Would you set down every entry shown below, precisely as written?

----

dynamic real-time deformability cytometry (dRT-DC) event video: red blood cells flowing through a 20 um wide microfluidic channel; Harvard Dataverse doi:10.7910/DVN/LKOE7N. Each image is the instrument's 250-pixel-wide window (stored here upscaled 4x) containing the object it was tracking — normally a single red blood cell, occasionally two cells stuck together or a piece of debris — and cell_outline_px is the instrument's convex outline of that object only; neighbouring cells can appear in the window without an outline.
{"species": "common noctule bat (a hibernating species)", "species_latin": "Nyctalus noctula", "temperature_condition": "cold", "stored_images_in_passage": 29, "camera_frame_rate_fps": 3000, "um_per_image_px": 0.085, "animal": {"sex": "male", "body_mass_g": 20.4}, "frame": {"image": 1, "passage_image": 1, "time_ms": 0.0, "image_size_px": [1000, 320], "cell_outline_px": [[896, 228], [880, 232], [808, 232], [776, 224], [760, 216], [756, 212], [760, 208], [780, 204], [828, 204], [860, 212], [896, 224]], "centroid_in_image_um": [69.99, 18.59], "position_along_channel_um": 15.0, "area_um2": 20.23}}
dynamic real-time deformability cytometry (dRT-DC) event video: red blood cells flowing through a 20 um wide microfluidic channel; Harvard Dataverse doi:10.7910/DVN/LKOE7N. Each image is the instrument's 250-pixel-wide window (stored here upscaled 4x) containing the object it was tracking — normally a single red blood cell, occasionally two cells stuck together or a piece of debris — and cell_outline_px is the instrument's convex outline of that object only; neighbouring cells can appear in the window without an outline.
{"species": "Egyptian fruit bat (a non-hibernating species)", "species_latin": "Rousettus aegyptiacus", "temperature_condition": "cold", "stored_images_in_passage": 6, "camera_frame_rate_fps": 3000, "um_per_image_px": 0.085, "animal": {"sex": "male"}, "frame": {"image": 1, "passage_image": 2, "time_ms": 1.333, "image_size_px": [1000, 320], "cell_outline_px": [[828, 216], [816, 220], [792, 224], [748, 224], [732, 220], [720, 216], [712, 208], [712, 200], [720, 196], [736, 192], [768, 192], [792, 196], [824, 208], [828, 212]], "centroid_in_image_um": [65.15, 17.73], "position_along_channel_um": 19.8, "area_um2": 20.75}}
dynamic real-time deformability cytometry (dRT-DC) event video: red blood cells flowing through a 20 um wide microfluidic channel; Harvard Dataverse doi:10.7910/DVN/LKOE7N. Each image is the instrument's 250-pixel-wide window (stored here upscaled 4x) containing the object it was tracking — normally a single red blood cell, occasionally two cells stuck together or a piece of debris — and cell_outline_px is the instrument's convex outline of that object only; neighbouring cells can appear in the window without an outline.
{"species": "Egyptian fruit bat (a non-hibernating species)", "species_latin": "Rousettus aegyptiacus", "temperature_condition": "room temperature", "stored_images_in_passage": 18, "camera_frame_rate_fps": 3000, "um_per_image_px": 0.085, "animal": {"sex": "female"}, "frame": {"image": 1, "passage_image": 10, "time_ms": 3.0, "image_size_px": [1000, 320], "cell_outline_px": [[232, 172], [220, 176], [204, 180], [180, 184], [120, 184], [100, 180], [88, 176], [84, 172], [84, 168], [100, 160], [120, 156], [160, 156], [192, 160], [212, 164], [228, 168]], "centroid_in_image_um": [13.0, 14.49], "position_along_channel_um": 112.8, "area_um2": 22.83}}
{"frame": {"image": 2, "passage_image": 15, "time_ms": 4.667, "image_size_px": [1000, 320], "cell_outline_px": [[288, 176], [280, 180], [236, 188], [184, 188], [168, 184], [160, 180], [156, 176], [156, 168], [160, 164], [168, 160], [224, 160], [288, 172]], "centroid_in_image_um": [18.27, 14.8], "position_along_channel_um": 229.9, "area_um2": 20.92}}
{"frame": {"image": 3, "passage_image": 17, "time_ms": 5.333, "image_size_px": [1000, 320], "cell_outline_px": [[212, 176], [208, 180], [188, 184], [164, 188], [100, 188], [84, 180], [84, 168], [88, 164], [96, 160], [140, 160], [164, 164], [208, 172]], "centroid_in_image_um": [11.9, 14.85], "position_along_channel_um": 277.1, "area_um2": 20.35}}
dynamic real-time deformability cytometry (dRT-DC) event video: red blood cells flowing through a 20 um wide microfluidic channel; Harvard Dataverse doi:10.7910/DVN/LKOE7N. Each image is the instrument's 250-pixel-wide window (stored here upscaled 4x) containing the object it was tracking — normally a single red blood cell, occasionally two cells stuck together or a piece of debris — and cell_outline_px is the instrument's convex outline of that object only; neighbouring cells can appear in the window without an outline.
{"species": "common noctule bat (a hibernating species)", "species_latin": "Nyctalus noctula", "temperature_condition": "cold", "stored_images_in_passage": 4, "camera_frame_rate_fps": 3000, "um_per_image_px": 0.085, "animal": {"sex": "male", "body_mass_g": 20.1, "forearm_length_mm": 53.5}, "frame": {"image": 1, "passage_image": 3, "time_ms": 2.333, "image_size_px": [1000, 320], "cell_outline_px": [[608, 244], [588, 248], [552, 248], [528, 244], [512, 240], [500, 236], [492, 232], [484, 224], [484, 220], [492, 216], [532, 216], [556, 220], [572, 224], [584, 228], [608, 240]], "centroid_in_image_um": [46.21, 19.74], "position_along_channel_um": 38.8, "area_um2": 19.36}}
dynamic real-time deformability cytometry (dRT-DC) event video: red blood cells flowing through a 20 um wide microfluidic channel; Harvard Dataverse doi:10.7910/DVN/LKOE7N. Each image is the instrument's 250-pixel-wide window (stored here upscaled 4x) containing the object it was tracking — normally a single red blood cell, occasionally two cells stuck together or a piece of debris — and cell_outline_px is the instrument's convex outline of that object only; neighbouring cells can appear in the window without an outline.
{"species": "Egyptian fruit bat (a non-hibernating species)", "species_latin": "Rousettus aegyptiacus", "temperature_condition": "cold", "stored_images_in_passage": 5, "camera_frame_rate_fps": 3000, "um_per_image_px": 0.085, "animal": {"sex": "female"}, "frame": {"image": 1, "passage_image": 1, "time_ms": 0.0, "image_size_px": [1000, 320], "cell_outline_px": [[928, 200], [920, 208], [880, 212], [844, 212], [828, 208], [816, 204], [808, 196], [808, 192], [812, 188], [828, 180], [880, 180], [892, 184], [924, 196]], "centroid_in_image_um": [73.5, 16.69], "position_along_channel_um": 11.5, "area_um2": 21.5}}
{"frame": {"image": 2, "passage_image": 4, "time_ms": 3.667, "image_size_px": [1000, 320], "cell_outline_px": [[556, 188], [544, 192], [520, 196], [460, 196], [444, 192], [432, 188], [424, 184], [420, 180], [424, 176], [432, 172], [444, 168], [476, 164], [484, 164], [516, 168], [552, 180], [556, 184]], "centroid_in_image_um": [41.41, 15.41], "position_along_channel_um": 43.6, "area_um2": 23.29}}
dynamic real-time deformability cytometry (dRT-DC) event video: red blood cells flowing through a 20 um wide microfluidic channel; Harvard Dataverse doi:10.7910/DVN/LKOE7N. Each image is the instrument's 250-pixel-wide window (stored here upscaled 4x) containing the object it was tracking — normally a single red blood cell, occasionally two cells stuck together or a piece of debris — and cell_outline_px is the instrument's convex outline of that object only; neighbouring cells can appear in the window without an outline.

----

REPLY »
dynamic real-time deformability cytometry (dRT-DC) event video: red blood cells flowing through a 20 um wide microfluidic channel; Harvard Dataverse doi:10.7910/DVN/LKOE7N. Each image is the instrument's 250-pixel-wide window (stored here upscaled 4x) containing the object it was tracking — normally a single red blood cell, occasionally two cells stuck together or a piece of debris — and cell_outline_px is the instrument's convex outline of that object only; neighbouring cells can appear in the window without an outline.
{"species": "common noctule bat (a hibernating species)", "species_latin": "Nyctalus noctula", "temperature_condition": "cold", "stored_images_in_passage": 29, "camera_frame_rate_fps": 3000, "um_per_image_px": 0.085, "animal": {"sex": "male", "body_mass_g": 20.4}, "frame": {"image": 1, "passage_image": 1, "time_ms": 0.0, "image_size_px": [1000, 320], "cell_outline_px": [[896, 228], [880, 232], [808, 232], [776, 224], [760, 216], [756, 212], [760, 208], [780, 204], [828, 204], [860, 212], [896, 224]], "centroid_in_image_um": [69.99, 18.59], "position_along_channel_um": 15.0, "area_um2": 20.23}}
dynamic real-time deformability cytometry (dRT-DC) event video: red blood cells flowing through a 20 um wide microfluidic channel; Harvard Dataverse doi:10.7910/DVN/LKOE7N. Each image is the instrument's 250-pixel-wide window (stored here upscaled 4x) containing the object it was tracking — normally a single red blood cell, occasionally two cells stuck together or a piece of debris — and cell_outline_px is the instrument's convex outline of that object only; neighbouring cells can appear in the window without an outline.
{"species": "Egyptian fruit bat (a non-hibernating species)", "species_latin": "Rousettus aegyptiacus", "temperature_condition": "cold", "stored_images_in_passage": 6, "camera_frame_rate_fps": 3000, "um_per_image_px": 0.085, "animal": {"sex": "male"}, "frame": {"image": 1, "passage_image": 2, "time_ms": 1.333, "image_size_px": [1000, 320], "cell_outline_px": [[828, 216], [816, 220], [792, 224], [748, 224], [732, 220], [720, 216], [712, 208], [712, 200], [720, 196], [736, 192], [768, 192], [792, 196], [824, 208], [828, 212]], "centroid_in_image_um": [65.15, 17.73], "position_along_channel_um": 19.8, "area_um2": 20.75}}
dynamic real-time deformability cytometry (dRT-DC) event video: red blood cells flowing through a 20 um wide microfluidic channel; Harvard Dataverse doi:10.7910/DVN/LKOE7N. Each image is the instrument's 250-pixel-wide window (stored here upscaled 4x) containing the object it was tracking — normally a single red blood cell, occasionally two cells stuck together or a piece of debris — and cell_outline_px is the instrument's convex outline of that object only; neighbouring cells can appear in the window without an outline.
{"species": "Egyptian fruit bat (a non-hibernating species)", "species_latin": "Rousettus aegyptiacus", "temperature_condition": "room temperature", "stored_images_in_passage": 18, "camera_frame_rate_fps": 3000, "um_per_image_px": 0.085, "animal": {"sex": "female"}, "frame": {"image": 1, "passage_image": 10, "time_ms": 3.0, "image_size_px": [1000, 320], "cell_outline_px": [[232, 172], [220, 176], [204, 180], [180, 184], [120, 184], [100, 180], [88, 176], [84, 172], [84, 168], [100, 160], [120, 156], [160, 156], [192, 160], [212, 164], [228, 168]], "centroid_in_image_um": [13.0, 14.49], "position_along_channel_um": 112.8, "area_um2": 22.83}}
{"frame": {"image": 2, "passage_image": 15, "time_ms": 4.667, "image_size_px": [1000, 320], "cell_outline_px": [[288, 176], [280, 180], [236, 188], [184, 188], [168, 184], [160, 180], [156, 176], [156, 168], [160, 164], [168, 160], [224, 160], [288, 172]], "centroid_in_image_um": [18.27, 14.8], "position_along_channel_um": 229.9, "area_um2": 20.92}}
{"frame": {"image": 3, "passage_image": 17, "time_ms": 5.333, "image_size_px": [1000, 320], "cell_outline_px": [[212, 176], [208, 180], [188, 184], [164, 188], [100, 188], [84, 180], [84, 168], [88, 164], [96, 160], [140, 160], [164, 164], [208, 172]], "centroid_in_image_um": [11.9, 14.85], "position_along_channel_um": 277.1, "area_um2": 20.35}}
dynamic real-time deformability cytometry (dRT-DC) event video: red blood cells flowing through a 20 um wide microfluidic channel; Harvard Dataverse doi:10.7910/DVN/LKOE7N. Each image is the instrument's 250-pixel-wide window (stored here upscaled 4x) containing the object it was tracking — normally a single red blood cell, occasionally two cells stuck together or a piece of debris — and cell_outline_px is the instrument's convex outline of that object only; neighbouring cells can appear in the window without an outline.
{"species": "common noctule bat (a hibernating species)", "species_latin": "Nyctalus noctula", "temperature_condition": "cold", "stored_images_in_passage": 4, "camera_frame_rate_fps": 3000, "um_per_image_px": 0.085, "animal": {"sex": "male", "body_mass_g": 20.1, "forearm_length_mm": 53.5}, "frame": {"image": 1, "passage_image": 3, "time_ms": 2.333, "image_size_px": [1000, 320], "cell_outline_px": [[608, 244], [588, 248], [552, 248], [528, 244], [512, 240], [500, 236], [492, 232], [484, 224], [484, 220], [492, 216], [532, 216], [556, 220], [572, 224], [584, 228], [608, 240]], "centroid_in_image_um": [46.21, 19.74], "position_along_channel_um": 38.8, "area_um2": 19.36}}
dynamic real-time deformability cytometry (dRT-DC) event video: red blood cells flowing through a 20 um wide microfluidic channel; Harvard Dataverse doi:10.7910/DVN/LKOE7N. Each image is the instrument's 250-pixel-wide window (stored here upscaled 4x) containing the object it was tracking — normally a single red blood cell, occasionally two cells stuck together or a piece of debris — and cell_outline_px is the instrument's convex outline of that object only; neighbouring cells can appear in the window without an outline.
{"species": "Egyptian fruit bat (a non-hibernating species)", "species_latin": "Rousettus aegyptiacus", "temperature_condition": "cold", "stored_images_in_passage": 5, "camera_frame_rate_fps": 3000, "um_per_image_px": 0.085, "animal": {"sex": "female"}, "frame": {"image": 1, "passage_image": 1, "time_ms": 0.0, "image_size_px": [1000, 320], "cell_outline_px": [[928, 200], [920, 208], [880, 212], [844, 212], [828, 208], [816, 204], [808, 196], [808, 192], [812, 188], [828, 180], [880, 180], [892, 184], [924, 196]], "centroid_in_image_um": [73.5, 16.69], "position_along_channel_um": 11.5, "area_um2": 21.5}}
{"frame": {"image": 2, "passage_image": 4, "time_ms": 3.667, "image_size_px": [1000, 320], "cell_outline_px": [[556, 188], [544, 192], [520, 196], [460, 196], [444, 192], [432, 188], [424, 184], [420, 180], [424, 176], [432, 172], [444, 168], [476, 164], [484, 164], [516, 168], [552, 180], [556, 184]], "centroid_in_image_um": [41.41, 15.41], "position_along_channel_um": 43.6, "area_um2": 23.29}}
dynamic real-time deformability cytometry (dRT-DC) event video: red blood cells flowing through a 20 um wide microfluidic channel; Harvard Dataverse doi:10.7910/DVN/LKOE7N. Each image is the instrument's 250-pixel-wide window (stored here upscaled 4x) containing the object it was tracking — normally a single red blood cell, occasionally two cells stuck together or a piece of debris — and cell_outline_px is the instrument's convex outline of that object only; neighbouring cells can appear in the window without an outline.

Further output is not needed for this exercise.